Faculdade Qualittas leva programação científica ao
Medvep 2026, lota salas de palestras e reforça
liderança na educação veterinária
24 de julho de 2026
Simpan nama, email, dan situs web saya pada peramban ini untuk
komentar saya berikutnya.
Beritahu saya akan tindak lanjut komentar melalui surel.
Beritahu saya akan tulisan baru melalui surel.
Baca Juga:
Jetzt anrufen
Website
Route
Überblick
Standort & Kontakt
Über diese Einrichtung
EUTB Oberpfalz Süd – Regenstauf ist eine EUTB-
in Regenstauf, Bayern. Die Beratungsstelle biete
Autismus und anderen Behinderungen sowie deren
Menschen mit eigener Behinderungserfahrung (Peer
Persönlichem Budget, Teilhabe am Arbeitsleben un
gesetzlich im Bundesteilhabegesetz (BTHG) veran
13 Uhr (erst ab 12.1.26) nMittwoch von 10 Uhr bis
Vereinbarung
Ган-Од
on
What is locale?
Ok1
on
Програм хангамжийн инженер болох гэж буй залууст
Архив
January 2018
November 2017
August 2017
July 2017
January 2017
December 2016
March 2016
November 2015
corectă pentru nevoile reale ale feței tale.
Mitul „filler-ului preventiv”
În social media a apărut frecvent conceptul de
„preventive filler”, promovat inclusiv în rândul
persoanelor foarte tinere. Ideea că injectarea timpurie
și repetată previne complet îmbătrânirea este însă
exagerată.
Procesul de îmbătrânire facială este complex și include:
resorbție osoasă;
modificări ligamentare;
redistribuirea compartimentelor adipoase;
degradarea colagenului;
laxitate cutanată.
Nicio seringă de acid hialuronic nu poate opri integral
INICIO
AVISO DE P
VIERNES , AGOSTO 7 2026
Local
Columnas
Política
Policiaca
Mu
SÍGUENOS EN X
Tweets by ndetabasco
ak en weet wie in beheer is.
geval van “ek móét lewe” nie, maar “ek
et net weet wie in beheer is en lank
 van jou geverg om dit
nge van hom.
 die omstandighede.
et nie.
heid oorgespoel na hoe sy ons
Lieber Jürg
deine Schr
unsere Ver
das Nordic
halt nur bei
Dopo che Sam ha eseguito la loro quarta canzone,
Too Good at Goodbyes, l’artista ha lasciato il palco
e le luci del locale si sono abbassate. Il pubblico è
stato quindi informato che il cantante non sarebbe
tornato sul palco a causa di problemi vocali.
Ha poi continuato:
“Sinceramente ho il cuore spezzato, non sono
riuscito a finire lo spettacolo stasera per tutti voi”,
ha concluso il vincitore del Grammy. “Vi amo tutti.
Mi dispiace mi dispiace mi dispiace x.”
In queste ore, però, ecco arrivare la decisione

(GOAL OF THE EXERCISE)
Write out every one of the rows above, line for line, with no character changed.

(ANSWER TO THIS TASK)
Faculdade Qualittas leva programação científica ao
Medvep 2026, lota salas de palestras e reforça
liderança na educação veterinária
24 de julho de 2026
Simpan nama, email, dan situs web saya pada peramban ini untuk
komentar saya berikutnya.
Beritahu saya akan tindak lanjut komentar melalui surel.
Beritahu saya akan tulisan baru melalui surel.
Baca Juga:
Jetzt anrufen
Website
Route
Überblick
Standort & Kontakt
Über diese Einrichtung
EUTB Oberpfalz Süd – Regenstauf ist eine EUTB-
in Regenstauf, Bayern. Die Beratungsstelle biete
Autismus und anderen Behinderungen sowie deren
Menschen mit eigener Behinderungserfahrung (Peer
Persönlichem Budget, Teilhabe am Arbeitsleben un
gesetzlich im Bundesteilhabegesetz (BTHG) veran
13 Uhr (erst ab 12.1.26) nMittwoch von 10 Uhr bis
Vereinbarung
Ган-Од
on
What is locale?
Ok1
on
Програм хангамжийн инженер болох гэж буй залууст
Архив
January 2018
November 2017
August 2017
July 2017
January 2017
December 2016
March 2016
November 2015
corectă pentru nevoile reale ale feței tale.
Mitul „filler-ului preventiv”
În social media a apărut frecvent conceptul de
„preventive filler”, promovat inclusiv în rândul
persoanelor foarte tinere. Ideea că injectarea timpurie
și repetată previne complet îmbătrânirea este însă
exagerată.
Procesul de îmbătrânire facială este complex și include:
resorbție osoasă;
modificări ligamentare;
redistribuirea compartimentelor adipoase;
degradarea colagenului;
laxitate cutanată.
Nicio seringă de acid hialuronic nu poate opri integral
INICIO
AVISO DE P
VIERNES , AGOSTO 7 2026
Local
Columnas
Política
Policiaca
Mu
SÍGUENOS EN X
Tweets by ndetabasco
ak en weet wie in beheer is.
geval van “ek móét lewe” nie, maar “ek
et net weet wie in beheer is en lank
 van jou geverg om dit
nge van hom.
 die omstandighede.
et nie.
heid oorgespoel na hoe sy ons
Lieber Jürg
deine Schr
unsere Ver
das Nordic
halt nur bei
Dopo che Sam ha eseguito la loro quarta canzone,
Too Good at Goodbyes, l’artista ha lasciato il palco
e le luci del locale si sono abbassate. Il pubblico è
stato quindi informato che il cantante non sarebbe
tornato sul palco a causa di problemi vocali.
Ha poi continuato:
“Sinceramente ho il cuore spezzato, non sono
riuscito a finire lo spettacolo stasera per tutti voi”,
ha concluso il vincitore del Grammy. “Vi amo tutti.
Mi dispiace mi dispiace mi dispiace x.”
In queste ore, però, ecco arrivare la decisione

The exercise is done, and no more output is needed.